Volver a Guadalupe
Todas las familias mexicanas nos damos alguna vez en la vida una vuelta por la Villa de Guadalupe, algunas, incluso, al menos una vez al año hay en esa visita una curiosa suma de elementos: se trata, para muchos, de un ritual religioso y para todos, de un viaje a lo más profundo de la mexicanidad, a esa de piel entera y no de discurso, sombrero enorme y grito en pecho
El nacionalismo es un discurso más sentimental que racional, quién puede argumentar —como resulta la tesis natural del nacionalismo— que hay algo eterno e imperecedero que se llama espíritu nacional, que tiene un destino eterno y un carácter perpetuo y luego mirar a la calle y preguntarse qué clase de espíritu es ese que puede incluir a una mujer tzotzil que sufre todas las exclusiones que quisiéramos superar y a un empresario regiomontano con todos los privilegios que supone le corresponden. Como sentimiento, se trata de una carga de emociones que se experimenta cuando se está en presencia de imágenes, mitos o sonidos que invocan nuestra memoria, en la que se mezclan los recuerdos individuales y colectivos que subliman el imaginario, con la suma de nuestras fantasías particulares y generales y, que en el fondo, nos hacen sentir eso que se experimenta cuando se escucha el Cielito Lindo. El nacionalismo es puro sentimiento, por eso es seductor y hermoso y también por eso encierra sus peligros y sus violencias.
Harían ya sus buenos 30 años que no me daba una vuelta por La Villa y la experiencia fue bastante grata. Desde el atrio, mucha gente, pero como el comercio de toda clase se ha proscrito del interior, luce bastante limpio y ordenado. La Capilla del Pocito está en reparación y vaya que le urge una buena restauración a los frescos de la cúpula; las ermitas bien conservadas, lástima que la contaminación no dejara ver la espléndida vista de la ciudad que ofrece el Tepeyac en un buen día; las tradiciones modernizadas, mi hija adolescente dice que huele a palomitas de maíz, cuando lo que percibe es el aroma de las gorditas de masa. Los fotógrafos, ahora, usan impresoras y uno puede hacerse la foto con el falso sombrero de charro y el caballito de cartón piedra que el hijo se niega a montar y como siempre, el vasto mosaico de eso que somos los que nos decimos mexicanos y una muestra de eso que somos los que nos decimos latinoamericanos, todo en una mezcla de visita entre cultura y fe que flota en el aire a modo de reverencia y curiosidad. La puerta del Panteón de Guadalupe está cerrada, lo cual no deja de ser una pena para completar la visita.
Los danzantes, cautivos ya para mediodía de un frenesí dionisiaco, tamborilean y bailan danzas que los aztecas quién sabe si conocieron, pero qué importa, si hemos visto a un rubio casi vikingo ataviado como caballero águila danzando, los rostros transfigurados de los que piden y de los que agradecen, nadie es sólo espectador y todos estamos ahí por razones que sólo a cada uno atañen. Somos los mexicanos en nuestro territorio íntimo, propio, de mestizaje y sincretismo, de contradicción y resolución, de mitos y verdades.

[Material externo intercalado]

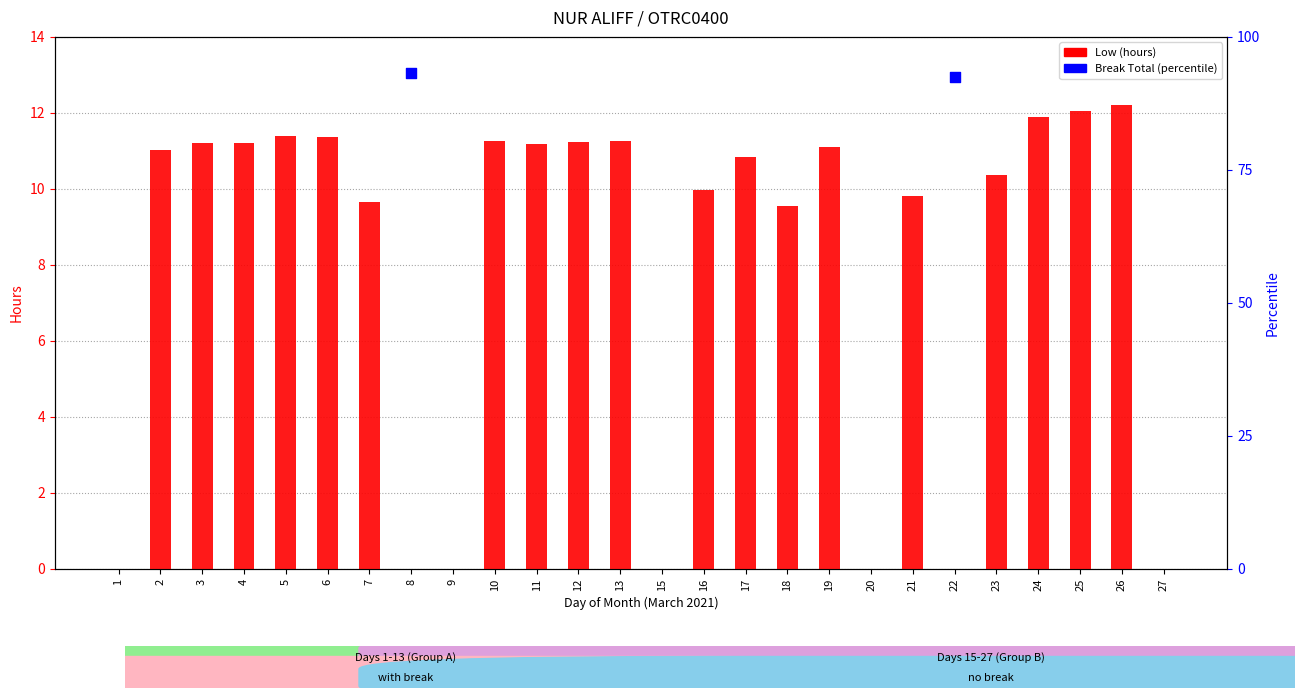

What is the change in value from 10 to 15?

-11.3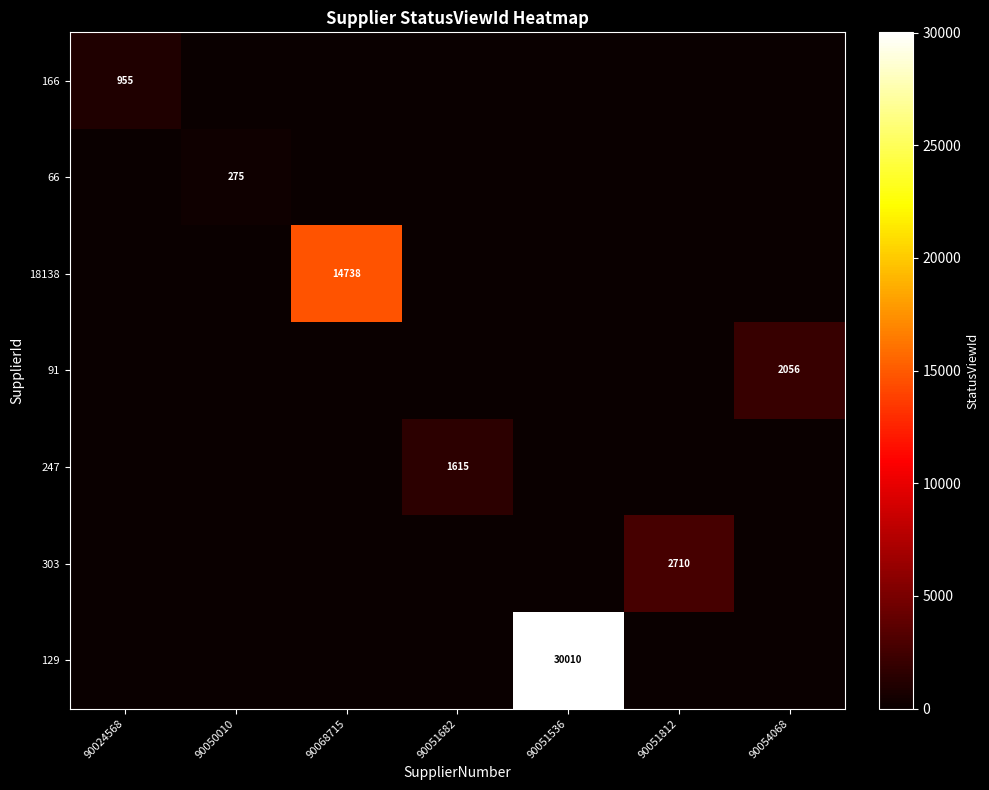

Which series has the largest range (max minus min)?

129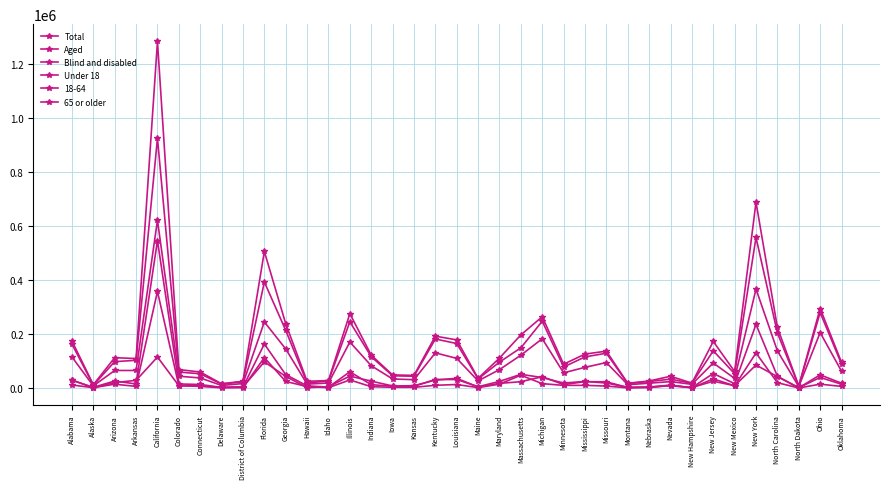

True or false: Blind and disabled and Aged intersect in this chart.

False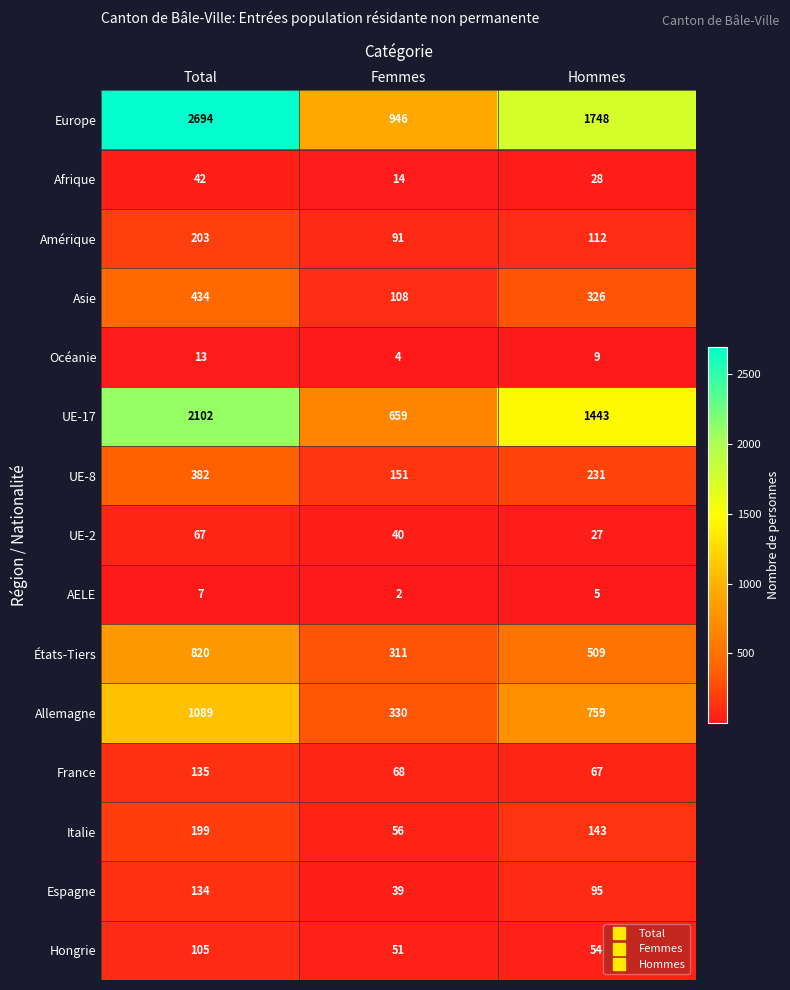

List the series in order of their peak value, lowest first.

AELE, Océanie, Afrique, UE-2, Hongrie, Espagne, France, Italie, Amérique, UE-8, Asie, États-Tiers, Allemagne, UE-17, Europe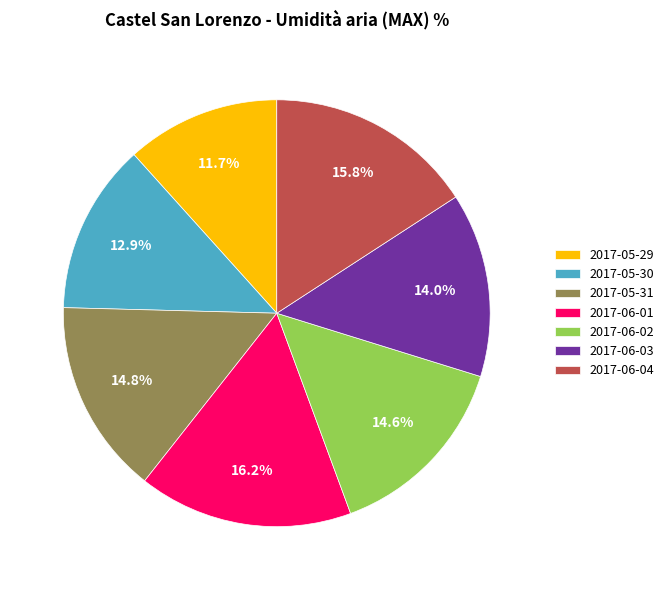

How many slices are in this pie chart?

7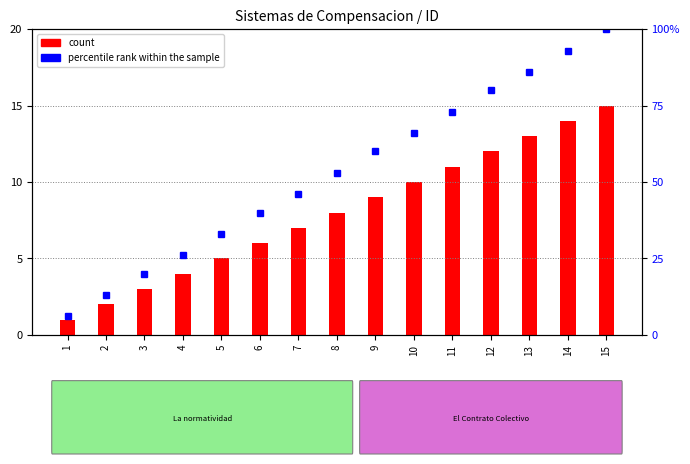

Is it true that percentile rank within the sample equals 86 at 13?

True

Para mí fue un retorno a la infancia, es decir, a la simpleza cuando lo mexicano era, entre otras cosas, la guadalupana en las manos del cura Hidalgo, esa misteriosa mixtura de guerra de liberación y maternidad religiosa, la mano de mi padre para que no me perdiera en la multitud, igual que yo sostenía el domingo la de mi hijo, fue un retorno, pues a aquella parte potente del nacionalismo que nos hace creer en nuestras fuerzas y en nuestros orígenes. Después de todo, a lo largo de mi vida he conocido judíos y ateos guadalupanos, que experimentaban esa sensación nacional más allá de sus evidentes contradicciones.

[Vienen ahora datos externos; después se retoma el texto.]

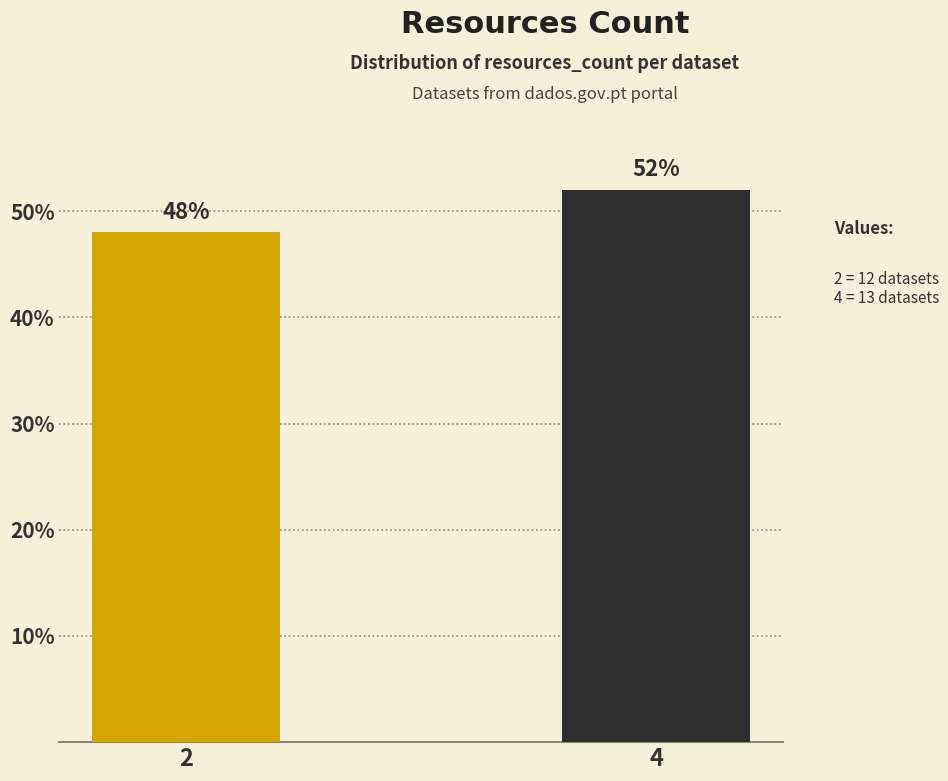

Reading left to right, extract all data points from this chart.

48	52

No sé si los eventuales candidatos de los partidos, los independientes y los que se llaman independientes puedan darse una vuelta por la Villa de Guadalupe; a cuántos les preocuparía la logística de su seguridad y cuántos se angustiarían más por su exhibición política, no importa, es una pregunta retórica. Lo cierto es que los ciudadanos merecemos candidatos que no se escondan detrás de la máscara nacionalista para invocar lo que no soluciona, pero resulta emocionante, que no se basen en mitos históricos o imaginarios, en nuestros afectos y nuestras creencias para crear escenarios que más bien debieran pasar por los ojos de serios analistas, aunque no luzcan tan prometedoras. Pero ya se ve y cada vez más cerca, es más fácil y más barato regalar una estampita que ofrecer una solución.